▶ **TASK A**:
In the movie forum thread, transcribe the stretch from "The only sure" through "than Big Ben." word for word.
▶ **TASK B**:
Go on with the movie forum thread about lessons learned from an alien invasion film, starting after its last line.

▶ **DOCUMENT EXCERPT**:
- Opening Delimiter -
Just seen this movie on TV. It's good if you have a 12-years-old mental age.
The only sure thing we know: we don't know everything - and we never will. -
seinschatten — 12 years ago(August 05, 2013 11:46 AM)
213 - it only takes 1-2 minutes to fill up a large room with gas using your gas oven, even if a window is wide open.
214 - a gas explosion is deadlier thn an atomic explosion.
215 - if your main weapon during an earth invasion is making people look into your fancy blue light, it's ok to start your invasion at night when 90% of the population are sleeping -
IMDb_wanderer — 12 years ago(December 07, 2013 06:09 AM)
216 - Watching a nuclear explosion through a telescope won't render you blind in at least one eye.
217 - B2 bombers are extremely nimble in flight.
218 - In the event of an alien invasion, hit the water. No aliens would attack anything in the ocean, not for any reason.
219 - The London Eye is more iconic to England than Big Ben.
220 - Blue, hypnotic alien lights can be viewed from a safe distance without any ill effects or hypnosis.
221 - A military chopper that's heading in your direction is coming to rescue you. Especially if it dropped soldiers off at your apartment earlier.
- Closing Delimiter -
▶ **EXTRACTED RECORDS**:
- Opening Delimiter -
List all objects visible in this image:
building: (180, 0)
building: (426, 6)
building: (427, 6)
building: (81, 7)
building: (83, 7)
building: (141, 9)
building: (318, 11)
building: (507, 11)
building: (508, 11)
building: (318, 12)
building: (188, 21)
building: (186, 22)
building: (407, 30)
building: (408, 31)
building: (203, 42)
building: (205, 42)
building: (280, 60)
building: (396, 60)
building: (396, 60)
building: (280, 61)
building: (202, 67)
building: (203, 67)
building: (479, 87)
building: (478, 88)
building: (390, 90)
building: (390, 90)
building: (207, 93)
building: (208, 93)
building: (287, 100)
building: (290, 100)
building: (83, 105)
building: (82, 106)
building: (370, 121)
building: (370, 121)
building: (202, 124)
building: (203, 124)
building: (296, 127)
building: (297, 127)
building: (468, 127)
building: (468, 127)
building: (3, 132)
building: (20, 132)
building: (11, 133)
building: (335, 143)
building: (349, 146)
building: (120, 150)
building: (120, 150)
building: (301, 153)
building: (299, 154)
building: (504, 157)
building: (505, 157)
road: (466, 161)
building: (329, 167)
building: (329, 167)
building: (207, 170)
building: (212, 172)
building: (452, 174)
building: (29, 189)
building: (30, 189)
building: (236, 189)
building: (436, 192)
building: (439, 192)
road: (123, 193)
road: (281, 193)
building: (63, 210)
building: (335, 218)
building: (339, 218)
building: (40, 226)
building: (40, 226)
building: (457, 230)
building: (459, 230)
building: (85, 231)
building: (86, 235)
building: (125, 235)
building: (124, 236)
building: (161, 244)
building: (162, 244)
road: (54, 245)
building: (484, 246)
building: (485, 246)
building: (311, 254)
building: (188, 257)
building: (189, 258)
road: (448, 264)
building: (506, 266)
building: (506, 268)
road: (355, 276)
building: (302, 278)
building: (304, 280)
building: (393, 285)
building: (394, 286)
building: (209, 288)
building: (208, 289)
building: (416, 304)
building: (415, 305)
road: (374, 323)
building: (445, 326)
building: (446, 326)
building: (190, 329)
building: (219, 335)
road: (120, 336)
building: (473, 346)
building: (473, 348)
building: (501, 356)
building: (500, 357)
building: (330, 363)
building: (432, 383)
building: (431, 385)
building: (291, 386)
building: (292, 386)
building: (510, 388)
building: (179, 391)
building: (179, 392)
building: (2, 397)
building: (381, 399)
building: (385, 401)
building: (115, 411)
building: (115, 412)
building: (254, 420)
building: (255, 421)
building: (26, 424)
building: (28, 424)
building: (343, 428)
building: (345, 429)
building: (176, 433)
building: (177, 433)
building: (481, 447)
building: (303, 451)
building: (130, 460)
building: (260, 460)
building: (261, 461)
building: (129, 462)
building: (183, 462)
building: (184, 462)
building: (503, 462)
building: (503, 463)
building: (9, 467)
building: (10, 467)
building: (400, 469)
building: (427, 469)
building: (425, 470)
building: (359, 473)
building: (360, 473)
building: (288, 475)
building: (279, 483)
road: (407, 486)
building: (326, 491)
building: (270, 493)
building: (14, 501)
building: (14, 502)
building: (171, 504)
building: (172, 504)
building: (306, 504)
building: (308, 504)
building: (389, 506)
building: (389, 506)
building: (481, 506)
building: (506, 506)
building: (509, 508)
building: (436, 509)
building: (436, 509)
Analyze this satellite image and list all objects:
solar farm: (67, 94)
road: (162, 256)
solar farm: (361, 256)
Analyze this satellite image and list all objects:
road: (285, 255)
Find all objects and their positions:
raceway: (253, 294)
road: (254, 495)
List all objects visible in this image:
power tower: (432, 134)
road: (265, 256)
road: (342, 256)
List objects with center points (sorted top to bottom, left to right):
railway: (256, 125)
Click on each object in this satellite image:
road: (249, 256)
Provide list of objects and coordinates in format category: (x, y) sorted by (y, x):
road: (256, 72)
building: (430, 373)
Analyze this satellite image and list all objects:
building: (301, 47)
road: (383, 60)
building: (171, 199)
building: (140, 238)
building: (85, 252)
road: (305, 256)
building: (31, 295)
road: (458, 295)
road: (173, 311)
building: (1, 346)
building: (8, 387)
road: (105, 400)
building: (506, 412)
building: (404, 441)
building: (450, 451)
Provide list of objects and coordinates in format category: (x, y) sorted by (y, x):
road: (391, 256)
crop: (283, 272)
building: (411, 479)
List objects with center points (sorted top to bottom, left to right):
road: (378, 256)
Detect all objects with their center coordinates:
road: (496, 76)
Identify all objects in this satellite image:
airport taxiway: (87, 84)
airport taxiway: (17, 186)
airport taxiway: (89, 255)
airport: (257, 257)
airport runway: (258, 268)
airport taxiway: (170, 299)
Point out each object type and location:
- Closing Delimiter -
▶ **ANSWER SPACE A**:
The only sure thing we know: we don't know everything - and we never will. -
seinschatten — 12 years ago(August 05, 2013 11:46 AM)
213 - it only takes 1-2 minutes to fill up a large room with gas using your gas oven, even if a window is wide open.
214 - a gas explosion is deadlier thn an atomic explosion.
215 - if your main weapon during an earth invasion is making people look into your fancy blue light, it's ok to start your invasion at night when 90% of the population are sleeping -
IMDb_wanderer — 12 years ago(December 07, 2013 06:09 AM)
216 - Watching a nuclear explosion through a telescope won't render you blind in at least one eye.
217 - B2 bombers are extremely nimble in flight.
218 - In the event of an alien invasion, hit the water. No aliens would attack anything in the ocean, not for any reason.
219 - The London Eye is more iconic to England than Big Ben.

▶ **ANSWER SPACE B**:
222 - The shockwave from a nuclear weapon detonated several miles away from you cannot destroy your apartment complex.
223 - Brains are blue-coloured in general.
224 - The aliens success in Los Angeles hinges on seizing a handful of people holed up in an upmarket highrise apartment block.
225 - If you want to escape aliens, use a Ferrari and a Jeremy Clarkson mentality. If it fails, call it your best chance of survival and contemplate doing it again.
They call me the wanderer. -
joemartinez73 — 10 years ago(July 19, 2015 07:28 PM)
#217 that was not a B2 bomber you asshat, it was a X-47 unmanned drone they were using. Get your beep together before you start poking fun at a movie.
You heard it here first. "Don't let facts get in the way of a good trolling."